Investors Want Clarity
Investors, much like homeowners, are not looking to pour their money into a foundation that leads nowhere. They want to invest in a "house" that, at the end of the construction period, is not only standing but is also ready for the next phase, whether that be living in or selling.
For a startup, the "finished house" isn’t bricks, mortar, and those cool USB power sockets, but it’s built with milestones and achievements. Will the startup have filed any patents? How many customers will it attract? What revenue figures will it boast? These are the "rooms" and "fixtures" investors are looking to find in the startup house.
The Plan is Key
If these milestones align with what investors expect for the startup’s next funding round, the startup stands a pretty decent chance at a successful fundraise. The house analogy works in more ways than one: mistakes happen, and estimates that are flat-out wrong are pretty common. No one expects a contractor to predict the future with absolute certainty; weather delays, supply issues, and other unforeseen events can always throw a wrench in the works.
Due Diligence
However, a good contractor will have a plan, a schedule, and contingency measures in place. When it comes to startups, looking over the plans and poking holes at them is what’s called "doing due diligence." Startup founders can’t foresee every market fluctuation or challenge, but they can and should outline their goals, strategies, and how they plan to overcome potential obstacles.
The Blueprint for Success
This plan is their blueprint for success, and the plan should be at least in the realm of doable. Look, I get it. Founders might shy away from providing detailed plans, perhaps due to fear of failure or criticism. Perhaps it’s their first startup. Or maybe there are huge gaping holes of the unknown in their future. That’s fine; that’s reasonable. But show that you know how to plan for that, too.

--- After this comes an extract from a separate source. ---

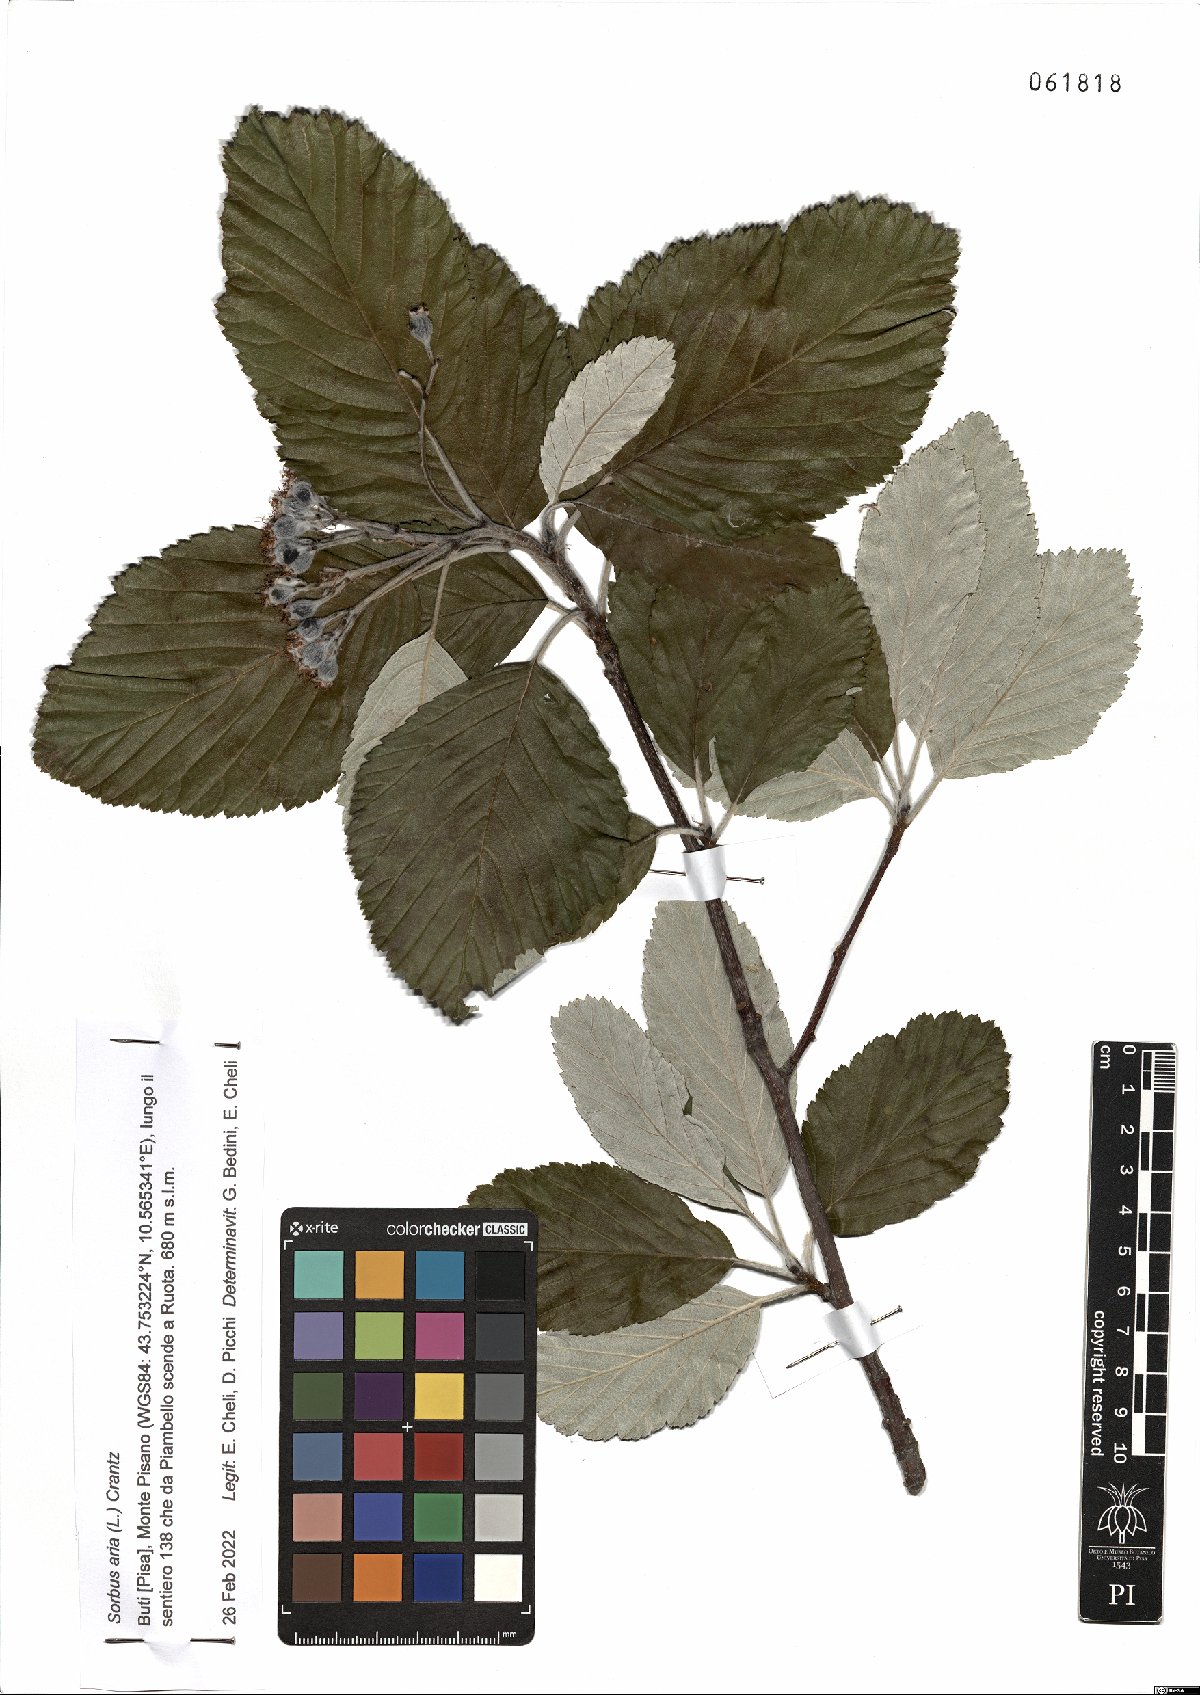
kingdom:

The Journey of Building a Startup
The journey of building a startup is an adventure filled with unexpected twists and turns, much like the construction of a dream home. Anyone who’s taken their home down to the studs has at some point sat in the middle of a wrecked living room, sobbing their eyes out when yet another curveball comes their way.
That’s startup life: You roll with the punches. But you need a plan, and you need to be able to present it clearly and confidently to investors. This is where the "use of funds" slide comes in – it’s not just about where the money will go; it’s about how the founder plans to achieve their goals.
Best Practices for Creating a Clear ‘Use of Funds’ Slide
Here are some best practices to keep in mind when creating your "use of funds" slide:
- Be clear and concise: Don’t overwhelm investors with too much information or jargon. Use simple language and bullet points to make it easy to understand.
- Show a detailed breakdown: Break down the funding into specific categories, such as salaries, marketing expenses, and research and development costs.
- Highlight key milestones: Clearly outline what you plan to achieve with each round of funding and how you’ll measure success.
- Be transparent about assumptions: Acknowledge any assumptions you’re making about your business or market, and be prepared to defend them.
- Show a clear path to profitability: Demonstrate how you plan to turn a profit in the future, whether through revenue growth or cost savings.
Conclusion
Creating a clear "use of funds" slide is crucial for startup founders looking to secure funding from investors. By following these best practices and being transparent about your plans and assumptions, you’ll be well on your way to creating a compelling pitch that attracts investment.